» **WORK REQUIRED**: Pictures should be excluded; otherwise, copy every entry exactly.

» **DATA SUPPLIED**:
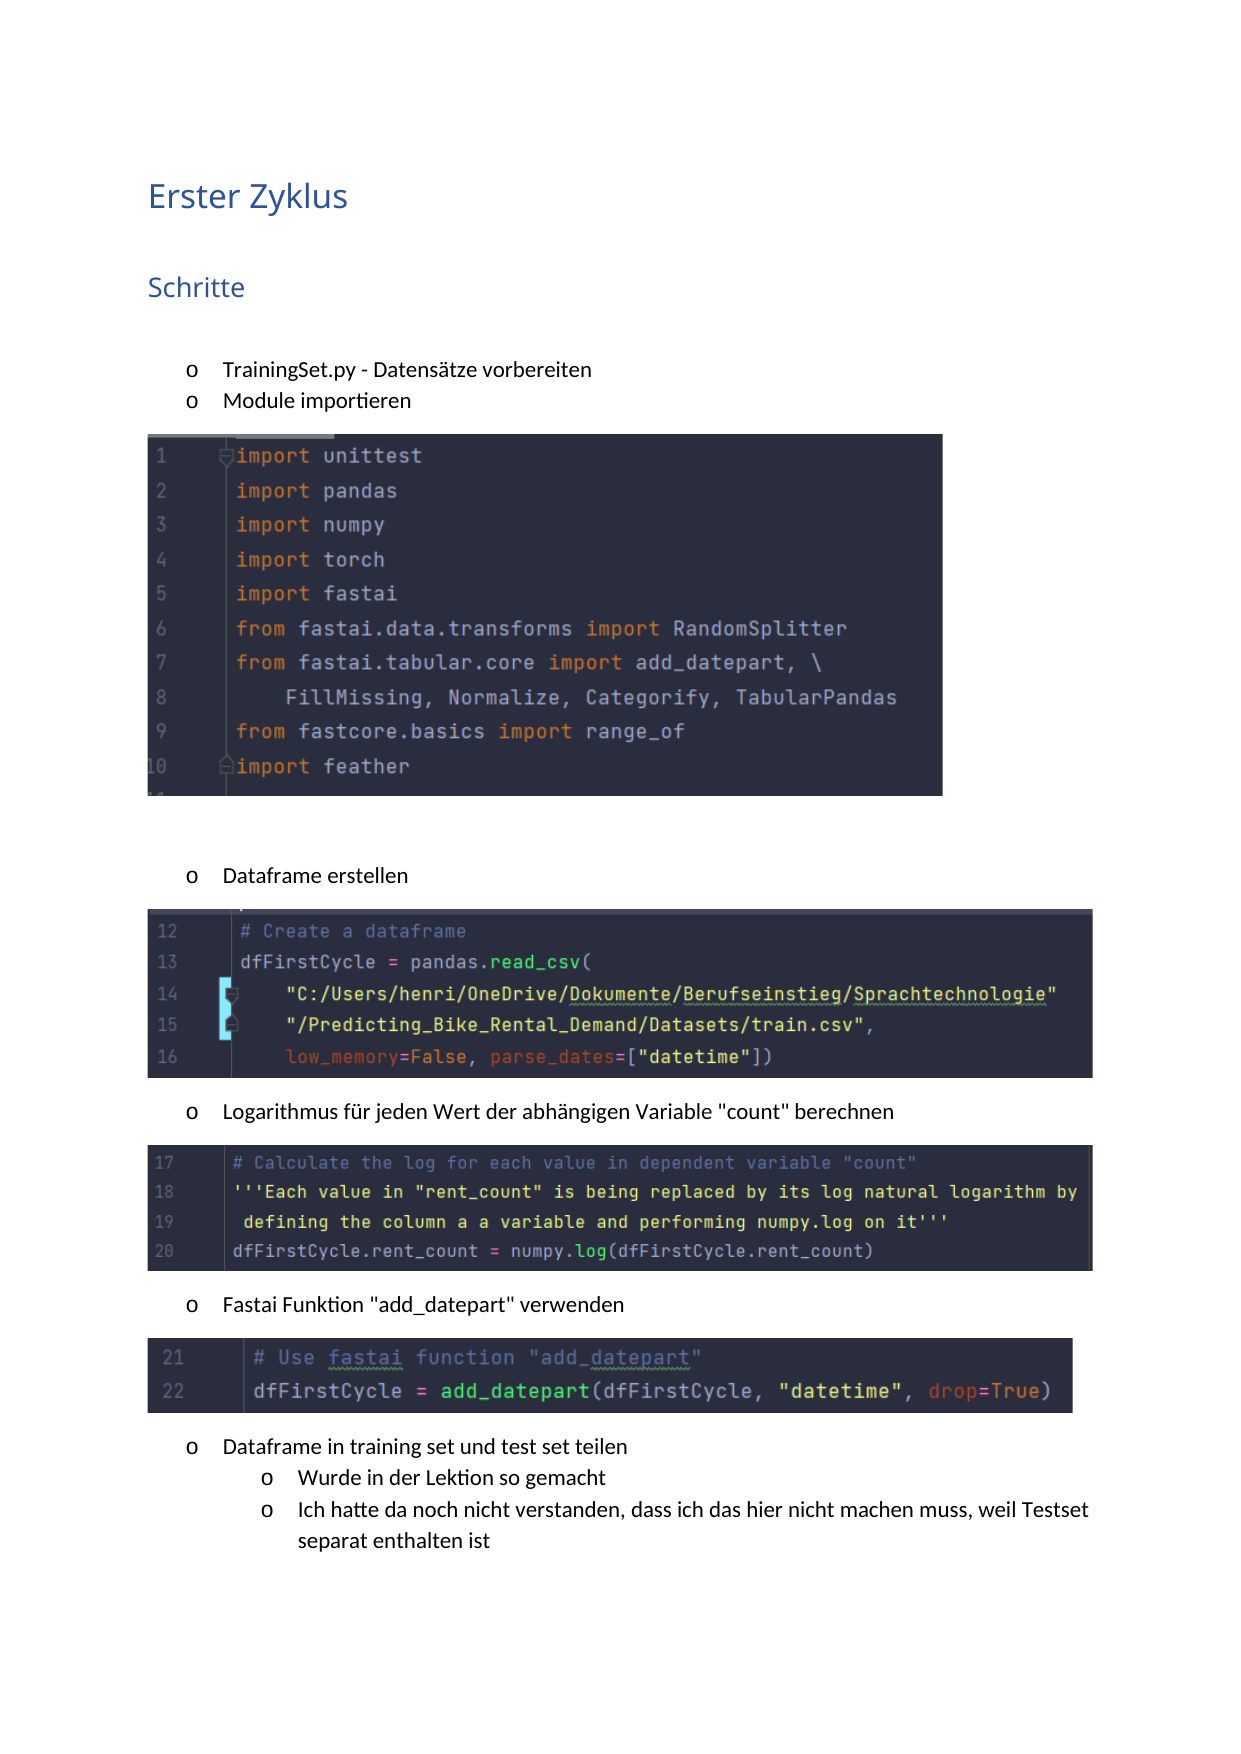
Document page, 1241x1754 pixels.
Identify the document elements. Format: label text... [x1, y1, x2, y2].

picture [147, 1338, 1073, 1413]
list Wurde in der Lektion so gemacht [260, 1463, 1093, 1492]
list Dataframe erstellen [185, 862, 1093, 891]
list Fastai Funktion "add_datepart" verwenden [185, 1290, 1093, 1319]
picture [147, 434, 943, 796]
subtitle Schritte [148, 268, 1093, 305]
subtitle Erster Zyklus [148, 173, 1093, 218]
list Ich hatte da noch nicht verstanden, dass ich das hier nicht machen muss, weil Testset separat enthalten ist [260, 1495, 1093, 1554]
picture [147, 1145, 1093, 1271]
list Logarithmus für jeden Wert der abhängigen Variable "count" berechnen [185, 1097, 1093, 1126]
picture [147, 909, 1093, 1078]
list Module importieren [185, 387, 1093, 416]
list Dataframe in training set und test set teilen [185, 1432, 1093, 1461]
list TrainingSet.py - Datensätze vorbereiten [185, 355, 1093, 384]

» **EXPECTED ANSWER**:
Document page, 1241x1754 pixels.
Identify the document elements. Format: label text... [x1, y1, x2, y2].

picture [147, 1338, 1073, 1413]
list Wurde in der Lektion so gemacht [260, 1463, 1093, 1492]
list Dataframe erstellen [185, 862, 1093, 891]
list Fastai Funktion "add_datepart" verwenden [185, 1290, 1093, 1319]
picture [147, 434, 943, 796]
subtitle Schritte [148, 268, 1093, 305]
subtitle Erster Zyklus [148, 173, 1093, 218]
list Ich hatte da noch nicht verstanden, dass ich das hier nicht machen muss, weil Testset separat enthalten ist [260, 1495, 1093, 1554]
picture [147, 1145, 1093, 1271]
list Logarithmus für jeden Wert der abhängigen Variable "count" berechnen [185, 1097, 1093, 1126]
picture [147, 909, 1093, 1078]
list Module importieren [185, 387, 1093, 416]
list Dataframe in training set und test set teilen [185, 1432, 1093, 1461]
list TrainingSet.py - Datensätze vorbereiten [185, 355, 1093, 384]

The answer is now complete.